Supplied records —
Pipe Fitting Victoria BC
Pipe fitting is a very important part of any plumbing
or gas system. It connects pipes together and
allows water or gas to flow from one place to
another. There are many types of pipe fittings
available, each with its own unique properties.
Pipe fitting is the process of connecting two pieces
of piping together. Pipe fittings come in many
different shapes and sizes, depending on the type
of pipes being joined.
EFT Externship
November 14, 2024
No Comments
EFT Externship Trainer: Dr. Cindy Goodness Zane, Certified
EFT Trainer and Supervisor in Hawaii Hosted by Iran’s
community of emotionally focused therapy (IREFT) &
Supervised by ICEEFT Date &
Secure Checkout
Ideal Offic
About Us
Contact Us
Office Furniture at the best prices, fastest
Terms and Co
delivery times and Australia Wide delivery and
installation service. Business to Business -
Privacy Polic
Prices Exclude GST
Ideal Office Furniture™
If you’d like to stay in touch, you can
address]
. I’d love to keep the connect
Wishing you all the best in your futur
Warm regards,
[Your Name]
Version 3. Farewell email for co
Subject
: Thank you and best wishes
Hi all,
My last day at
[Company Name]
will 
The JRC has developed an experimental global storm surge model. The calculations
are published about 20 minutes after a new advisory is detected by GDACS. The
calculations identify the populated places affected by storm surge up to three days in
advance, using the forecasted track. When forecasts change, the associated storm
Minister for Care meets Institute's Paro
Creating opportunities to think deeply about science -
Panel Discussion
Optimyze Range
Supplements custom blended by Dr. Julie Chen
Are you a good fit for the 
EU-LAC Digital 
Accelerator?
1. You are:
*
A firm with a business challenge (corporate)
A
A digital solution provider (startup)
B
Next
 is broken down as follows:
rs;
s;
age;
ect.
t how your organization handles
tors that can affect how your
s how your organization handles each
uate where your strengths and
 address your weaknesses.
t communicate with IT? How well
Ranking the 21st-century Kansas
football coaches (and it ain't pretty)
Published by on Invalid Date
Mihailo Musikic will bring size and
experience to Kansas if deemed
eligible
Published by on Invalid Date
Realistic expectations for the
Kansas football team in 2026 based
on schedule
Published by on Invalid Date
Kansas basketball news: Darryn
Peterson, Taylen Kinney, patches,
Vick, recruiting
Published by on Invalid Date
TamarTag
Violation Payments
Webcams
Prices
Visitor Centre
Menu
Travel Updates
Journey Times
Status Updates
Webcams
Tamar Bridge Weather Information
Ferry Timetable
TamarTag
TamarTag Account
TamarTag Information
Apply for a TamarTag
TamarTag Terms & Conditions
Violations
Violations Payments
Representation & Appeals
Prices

Exercise requirements — Nothing but the lines from the one that contains "Ideal Office Furniture™" through the end of the listing above should be copied, each exactly as written.

Solved problem —
Ideal Office Furniture™
If you’d like to stay in touch, you can
address]
. I’d love to keep the connect
Wishing you all the best in your futur
Warm regards,
[Your Name]
Version 3. Farewell email for co
Subject
: Thank you and best wishes
Hi all,
My last day at
[Company Name]
will 
The JRC has developed an experimental global storm surge model. The calculations
are published about 20 minutes after a new advisory is detected by GDACS. The
calculations identify the populated places affected by storm surge up to three days in
advance, using the forecasted track. When forecasts change, the associated storm
Minister for Care meets Institute's Paro
Creating opportunities to think deeply about science -
Panel Discussion
Optimyze Range
Supplements custom blended by Dr. Julie Chen
Are you a good fit for the 
EU-LAC Digital 
Accelerator?
1. You are:
*
A firm with a business challenge (corporate)
A
A digital solution provider (startup)
B
Next
 is broken down as follows:
rs;
s;
age;
ect.
t how your organization handles
tors that can affect how your
s how your organization handles each
uate where your strengths and
 address your weaknesses.
t communicate with IT? How well
Ranking the 21st-century Kansas
football coaches (and it ain't pretty)
Published by on Invalid Date
Mihailo Musikic will bring size and
experience to Kansas if deemed
eligible
Published by on Invalid Date
Realistic expectations for the
Kansas football team in 2026 based
on schedule
Published by on Invalid Date
Kansas basketball news: Darryn
Peterson, Taylen Kinney, patches,
Vick, recruiting
Published by on Invalid Date
TamarTag
Violation Payments
Webcams
Prices
Visitor Centre
Menu
Travel Updates
Journey Times
Status Updates
Webcams
Tamar Bridge Weather Information
Ferry Timetable
TamarTag
TamarTag Account
TamarTag Information
Apply for a TamarTag
TamarTag Terms & Conditions
Violations
Violations Payments
Representation & Appeals
Prices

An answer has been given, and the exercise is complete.